## DETALLES DE LA TAREA
Cambia "common name" por "vernacular name" en el tramo de filas que va desde el principio hasta la fila que contiene "scientific name: Ramphocelus flammigerus", ambas incluidas. Luego vuelve a escribir ese tramo, por favor, sin modificar nada más.

## LISTADO

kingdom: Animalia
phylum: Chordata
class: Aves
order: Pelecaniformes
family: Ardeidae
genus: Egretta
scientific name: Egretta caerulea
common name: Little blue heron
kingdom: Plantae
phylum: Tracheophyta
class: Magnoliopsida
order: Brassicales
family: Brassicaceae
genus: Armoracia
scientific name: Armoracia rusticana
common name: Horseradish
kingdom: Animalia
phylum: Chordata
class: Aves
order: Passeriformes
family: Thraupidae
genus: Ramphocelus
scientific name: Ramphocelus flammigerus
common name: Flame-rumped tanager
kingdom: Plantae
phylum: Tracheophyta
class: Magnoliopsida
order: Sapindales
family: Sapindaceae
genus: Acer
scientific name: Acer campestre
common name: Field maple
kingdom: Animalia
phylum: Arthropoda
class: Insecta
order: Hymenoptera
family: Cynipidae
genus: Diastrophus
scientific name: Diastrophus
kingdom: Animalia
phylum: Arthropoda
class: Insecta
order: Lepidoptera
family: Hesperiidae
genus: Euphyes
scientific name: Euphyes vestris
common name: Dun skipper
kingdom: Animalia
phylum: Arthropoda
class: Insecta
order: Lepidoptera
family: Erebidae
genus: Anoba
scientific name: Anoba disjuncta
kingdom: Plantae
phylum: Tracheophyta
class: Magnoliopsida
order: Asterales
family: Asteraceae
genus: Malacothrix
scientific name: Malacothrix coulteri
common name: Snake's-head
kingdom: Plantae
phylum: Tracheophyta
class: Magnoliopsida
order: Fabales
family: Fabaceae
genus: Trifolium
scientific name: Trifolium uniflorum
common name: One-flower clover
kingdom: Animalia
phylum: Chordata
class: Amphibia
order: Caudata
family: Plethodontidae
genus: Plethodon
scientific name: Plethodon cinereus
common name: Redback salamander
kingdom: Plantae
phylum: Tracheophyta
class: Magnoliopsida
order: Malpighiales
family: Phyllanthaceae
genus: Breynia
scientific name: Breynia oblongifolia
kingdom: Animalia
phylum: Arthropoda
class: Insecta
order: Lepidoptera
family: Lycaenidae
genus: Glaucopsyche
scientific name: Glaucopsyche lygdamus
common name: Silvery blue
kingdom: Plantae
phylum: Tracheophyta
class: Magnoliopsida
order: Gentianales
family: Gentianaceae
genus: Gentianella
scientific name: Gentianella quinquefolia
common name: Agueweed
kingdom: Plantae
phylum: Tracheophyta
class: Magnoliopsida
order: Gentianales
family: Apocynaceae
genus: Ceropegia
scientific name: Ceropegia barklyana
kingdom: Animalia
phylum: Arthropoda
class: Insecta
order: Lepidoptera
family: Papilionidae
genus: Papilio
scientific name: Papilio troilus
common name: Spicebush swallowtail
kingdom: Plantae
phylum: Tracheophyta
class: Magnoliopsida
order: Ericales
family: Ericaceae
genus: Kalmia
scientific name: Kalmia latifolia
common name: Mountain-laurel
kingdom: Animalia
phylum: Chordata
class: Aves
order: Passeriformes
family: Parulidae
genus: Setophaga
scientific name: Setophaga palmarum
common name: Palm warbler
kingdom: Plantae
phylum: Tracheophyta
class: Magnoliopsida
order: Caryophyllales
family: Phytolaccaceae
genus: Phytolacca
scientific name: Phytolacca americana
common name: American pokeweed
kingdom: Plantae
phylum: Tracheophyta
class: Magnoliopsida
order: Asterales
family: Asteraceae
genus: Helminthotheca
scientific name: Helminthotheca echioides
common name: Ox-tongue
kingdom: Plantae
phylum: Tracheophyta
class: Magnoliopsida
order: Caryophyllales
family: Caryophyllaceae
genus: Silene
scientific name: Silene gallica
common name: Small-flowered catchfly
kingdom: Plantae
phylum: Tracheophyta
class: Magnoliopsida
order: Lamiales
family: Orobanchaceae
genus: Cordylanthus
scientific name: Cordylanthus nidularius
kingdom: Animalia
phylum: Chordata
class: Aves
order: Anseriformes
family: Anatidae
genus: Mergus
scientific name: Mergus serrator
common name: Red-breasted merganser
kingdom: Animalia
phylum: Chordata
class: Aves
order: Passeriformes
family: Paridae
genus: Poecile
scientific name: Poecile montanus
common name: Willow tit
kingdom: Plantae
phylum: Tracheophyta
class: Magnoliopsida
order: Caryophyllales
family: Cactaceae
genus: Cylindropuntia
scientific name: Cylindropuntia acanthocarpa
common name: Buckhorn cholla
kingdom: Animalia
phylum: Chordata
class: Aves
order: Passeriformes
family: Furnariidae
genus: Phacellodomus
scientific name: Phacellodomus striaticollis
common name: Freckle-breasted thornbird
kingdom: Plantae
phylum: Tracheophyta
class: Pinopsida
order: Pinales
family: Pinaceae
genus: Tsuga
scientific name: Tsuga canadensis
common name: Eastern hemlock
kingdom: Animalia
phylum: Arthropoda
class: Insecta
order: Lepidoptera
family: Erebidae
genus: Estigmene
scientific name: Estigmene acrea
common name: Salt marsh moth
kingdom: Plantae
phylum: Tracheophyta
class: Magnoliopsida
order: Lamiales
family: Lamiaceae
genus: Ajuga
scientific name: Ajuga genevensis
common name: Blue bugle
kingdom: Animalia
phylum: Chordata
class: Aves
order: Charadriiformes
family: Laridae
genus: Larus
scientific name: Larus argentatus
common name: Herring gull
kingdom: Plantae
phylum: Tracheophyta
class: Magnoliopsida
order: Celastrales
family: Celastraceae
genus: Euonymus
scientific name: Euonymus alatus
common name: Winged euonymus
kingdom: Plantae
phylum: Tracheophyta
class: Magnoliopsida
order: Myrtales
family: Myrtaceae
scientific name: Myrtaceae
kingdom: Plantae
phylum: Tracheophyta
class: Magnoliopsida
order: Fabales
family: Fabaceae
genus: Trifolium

## RESULTADO DE LA TAREA
kingdom: Animalia
phylum: Chordata
class: Aves
order: Pelecaniformes
family: Ardeidae
genus: Egretta
scientific name: Egretta caerulea
vernacular name: Little blue heron
kingdom: Plantae
phylum: Tracheophyta
class: Magnoliopsida
order: Brassicales
family: Brassicaceae
genus: Armoracia
scientific name: Armoracia rusticana
vernacular name: Horseradish
kingdom: Animalia
phylum: Chordata
class: Aves
order: Passeriformes
family: Thraupidae
genus: Ramphocelus
scientific name: Ramphocelus flammigerus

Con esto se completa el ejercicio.